Kemp’s study, which he coauthored with associate professor Benjamin Horton of Earth and Environmental Science and a team of other researchers, proved that sea level along the East Coast has risen far faster over the last century than at any time in the previous 2,000 years. They also established once and for all that there is a near-perfect correlation between rising temperature and rising sea level.
The study is also the first and only continuous record of sea level changes over the past 2,000 years. Kemp and Horton pieced together the timeline by digging up and dating microfossils in the salt marshes of North Carolina.
“There is a virtually perfect relation between temperature and sea-level,” Horton says.
The paper, which was published in the Proceedings of the National Academy of Sciences, identifies 4 main stages of sea level change over the past two millennia. Between 200 B.C. and 900 A.D., sea level was stable. Between the 10th and 14th century, or “Medieval warm period,” sea level rose. Then it stabilized, and even dropped slightly during the “little ice age” which lasted until the end of the 19th century. Since the Industrial Revolution, both temperature and sea level have been rising.
During this fourth and final stage, Horton says, sea level is rising “far faster than anything over the last 2,000 years.” Whereas most sea-level changes took place over hundreds of years, a very rapid rise in sea level occurred between the 1860 and the 1890, Horton says – around the time of the industrialization.
As temperatures continue to rise in the 21st century, Horton says, “It doesn’t take a rocket scientist to figure out that sea levels are going to rise in the 21st century.”
This study “was based upon a societal need,” Horton says.

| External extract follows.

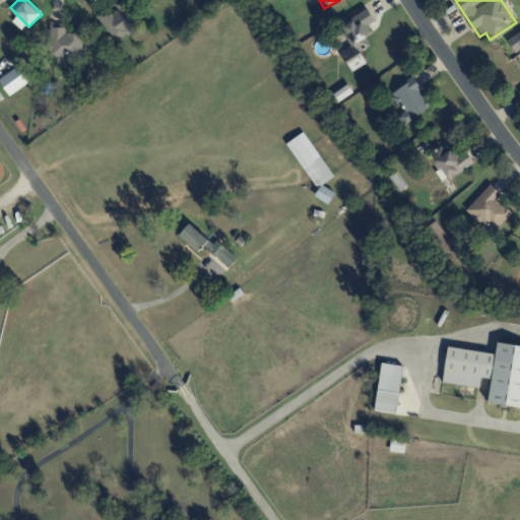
[(117,41),(134,24),(121,9),(114,15),(105,6),(94,16),(117,41)]
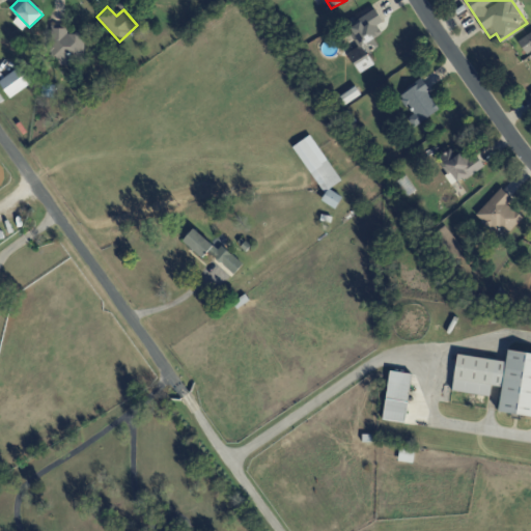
[(358,73),(374,64),(368,52),(379,47),(373,37),(381,33),(375,25),(382,22),(375,8),(348,23),(360,46),(346,52),(358,73)]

Scientists have identified a rise in sea level since they began collecting sea level data beginning in the early 20th century. Horton explains. But no previously existing data proved that the trend held up thousands of years ago.
It took a lot of tricky detective work, and “it took Andy five years of his life,” Horton says.
The salt marshes of North Carolina are home to several species of microscopic organisms called foraminifera. Different foraminifera thrive in different conditions – some like to live in freshwater areas away from where the ocean tides hit the marsh. Others prefer brinier environments closer to the tides.
Kemp and Horton extracted foraminifera fossils and radiometrically dated them to figure out where the tide was during different time periods. For further accuracy, says Horton, they used historical knowledge – core samples from the time of European colonization, for example, contained traces of pollen from the settlers’ agriculture.
The implications of this study are groundbreaking, according to Horton. It will allow climate modelers to more accurately predict future sea level changes. In turn, more accurate models will help us decide on strategies to cope as sea level continues to rise. “If you’re going to tell people that sea level is going to rise, that people need to evacuate, that [existing] highways and military will be unusable,” Horton says, you need sound data to back you up.